So my theory is that the JIT compiler writers didn't think that the more complicated optimization would pay off. And given that most people don't write Java code like that, they are probably right.
So basically I needed to optimize this piece of code today. It tries to find the longest sequence produced by some function for the first million starting numbers:
public static void main(String[] args) {
int mostLen = 0;
int mostInt = 0;
long currTime = System.currentTimeMillis();
for(int j=2; j<=1000000; j++) {
long i = j;
int len = 0;
while((i=next(i)) != 1) {
len++;
}
if(len > mostLen) {
mostLen = len;
mostInt = j;
}
}
System.out.println(System.currentTimeMillis() - currTime);
System.out.println("Most len is " + mostLen + " for " + mostInt);
}
static long next(long i) {
if(i%2==0) {
return i/2;
} else {
return i*3+1;
}
}
My mistake was to try to introduce multithreading:
void doSearch() throws ExecutionException, InterruptedException {
final int numProc = Runtime.getRuntime().availableProcessors();
System.out.println("numProc = " + numProc);
ExecutorService executor = Executors.newFixedThreadPool(numProc);
long currTime = System.currentTimeMillis();
List<Future<ValueBean>> list = new ArrayList<Future<ValueBean>>();
for (int j = 2; j <= 1000000; j++) {
MyCallable<ValueBean> worker = new MyCallable<ValueBean>();
worker.setBean(new ValueBean(j, 0));
Future<ValueBean> f = executor.submit(worker);
list.add(f);
}
System.out.println(System.currentTimeMillis() - currTime);
int mostLen = 0;
int mostInt = 0;
for (Future<ValueBean> f : list) {
final int len = f.get().getLen();
if (len > mostLen) {
mostLen = len;
mostInt = f.get().getNum();
}
}
executor.shutdown();
System.out.println(System.currentTimeMillis() - currTime);
System.out.println("Most len is " + mostLen + " for " + mostInt);
}
public class MyCallable<T> implements Callable<ValueBean> {
public ValueBean bean;
public void setBean(ValueBean bean) {
this.bean = bean;
}
public ValueBean call() throws Exception {
long i = bean.getNum();
int len = 0;
while ((i = next(i)) != 1) {
len++;
}
return new ValueBean(bean.getNum(), len);
}
}
public class ValueBean {
int num;
int len;
public ValueBean(int num, int len) {
this.num = num;
this.len = len;
}
public int getNum() {
return num;
}
public int getLen() {
return len;
}
}
long next(long i) {
if (i % 2 == 0) {
return i / 2;
} else {
return i * 3 + 1;
}
}
Unfortunately, the multithreaded version worked 5 times slower than the single-threaded on 4 processors (cores).

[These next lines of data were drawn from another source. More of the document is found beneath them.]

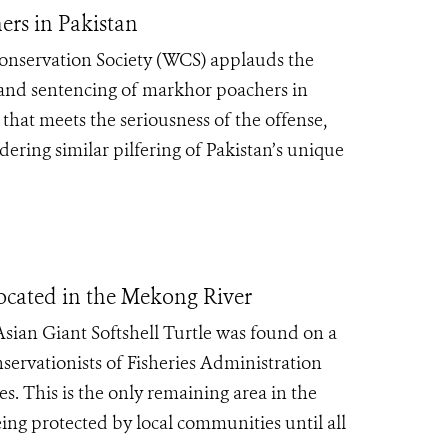
ers in Pakistan
onservation Society (WCS) applauds the
t and sentencing of markhor poachers in
y that meets the seriousness of the offense,
dering similar pilfering of Pakistan’s unique
 Located in the Mekong River
Asian Giant Softshell Turtle was found on a
ervationists of Fisheries Administration
s. This is the only remaining area in the
eing protected by local communities until all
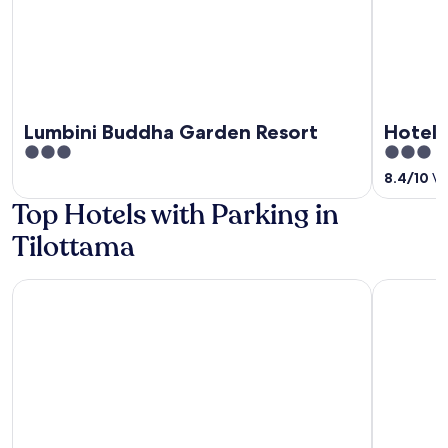
Lumbini Buddha Garden Resort
Hotel 
3
3
out
out
8.4
/
10
Ve
of
of
Top Hotels with Parking in
5
5
Tilottama
Manigram Bishram Batika Pvt Ltd
Dreamland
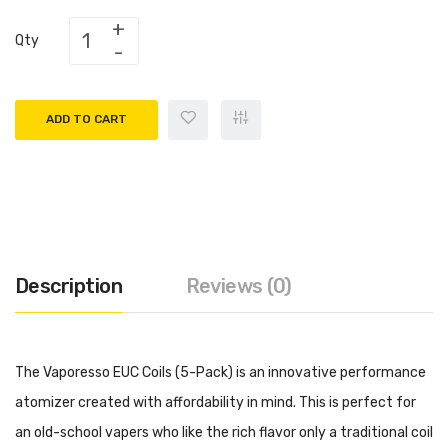
Qty
ADD TO CART
Description
Reviews (0)
The Vaporesso EUC Coils (5-Pack) is an innovative performance
atomizer created with affordability in mind. This is perfect for
an old-school vapers who like the rich flavor only a traditional coil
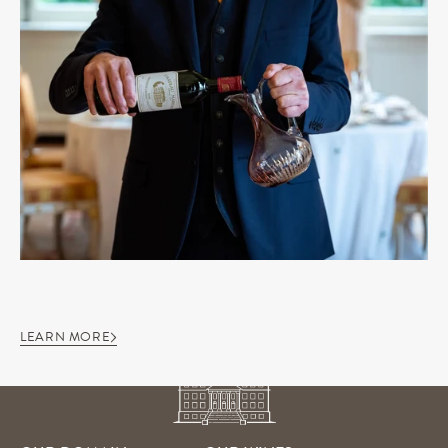
LEARN MORE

Then I tried a bit more crude approach:
static int mostLen = 0;
static int mostInt = 0;
synchronized static void updateIfMore(int len, int intgr) {
if (len > mostLen) {
mostLen = len;
mostInt = intgr;
}
}
public static void main(String[] args) throws InterruptedException {
long currTime = System.currentTimeMillis();
final int numProc = Runtime.getRuntime().availableProcessors();
System.out.println("numProc = " + numProc);
ExecutorService executor = Executors.newFixedThreadPool(numProc);
for (int i = 2; i <= 1000000; i++) {
final int j = i;
executor.execute(new Runnable() {
public void run() {
long l = j;
int len = 0;
while ((l = next(l)) != 1) {
len++;
}
updateIfMore(len, j);
}
});
}
executor.shutdown();
executor.awaitTermination(30, TimeUnit.SECONDS);
System.out.println(System.currentTimeMillis() - currTime);
System.out.println("Most len is " + mostLen + " for " + mostInt);
}
static long next(long i) {
if (i % 2 == 0) {
return i / 2;
} else {
return i * 3 + 1;
}
}
and it worked much faster, but still it was slower than the single thread approach.
I hope it's not because I screwed up the way I'm doing multithreading, but rather this particular calculation/algorithm is not a good fit for parallel computation. If I change calculation to make it more processor intensive by replacing method next with:
long next(long i) {
Random r = new Random();
for(int j=0; j<10; j++) {
r.nextLong();
}
if (i % 2 == 0) {
return i / 2;
} else {
return i * 3 + 1;
}
}
both multithreaded versions start to execute more than twice as fast than the singlethreaded version on a 4 core machine.
So clearly there must be some threshold that you can use to determine if it is worth to introduce multithreading and my question is:
What is the basic rule that would help decide if a given calculation is intensive enough to be optimized by running it in parallel (without spending effort to actually implement it?)
The key to efficiently implementing multithreading is to make sure the cost is not too high. There are no fixed rules as they heavily depend on your hardware.
Starting and stopping threads has a high cost. Of course you already used the executor service which reduces these costs considerably because it uses a bunch of worker threads to execute your Runnables. However each Runnable still comes with some overhead. Reducing the number of runnables and increasing the amount of work each one has to do will improve performance, but you still want to have enough runnables for the executor service to efficiently distribute them over the worker threads.
You have choosen to create one runnable for each starting value so you end up creating 1000000 runnables. You would probably be getting much better results of you let each Runnable do a batch of say 1000 start values. Which means you only need 1000 runnables greatly reducing the overhead.
I think there is another component to this which you are not considering. Parallelization works best when the units of work have no dependence on each other. Running a calculation in parallel is sub-optimal when later calculation results depend on earlier calculation results. The dependence could be strong in the sense of "I need the first value to compute the second value". In that case, the task is completely serial and later values cannot be computed without waiting for earlier computations. There could also be a weaker dependence in the sense of "If I had the first value I could compute the second value faster". In that case, the cost of parallelization is that some work may be duplicated.
This problem lends itself to being optimized without multithreading because some of the later values can be computed faster if you have the previous results already in hand. Take, for example j == 4. Once through the inner loop produces i == 2, but you just computed the result for j == 2 two iterations ago, if you saved the value of len you can compute it as len(4) = 1 + len(2).
Using an array to store previously computed values of len and a little bit twiddling in the next method, you can complete the task >50x faster.
"Will the performance gain be greater than the cost of context switching and thread creation?"
That is a very OS, language, and hardware, dependent cost; this question has some discussion about the cost in Java, but has some numbers and some pointers to how to calculate the cost.
You also want to have one thread per CPU, or less, for CPU intensive work. Thanks to David Harkness for the pointer to a thread on how to work out that number.
Estimate amount of work which a thread can do without interaction with other threads (directly or via common data). If that piece of work can be completed in 1 microsecond or less, overhead is too much and multithreading is of no use. If it is 1 millisecond or more, multithreading should work well. If it is in between, experimental testing required.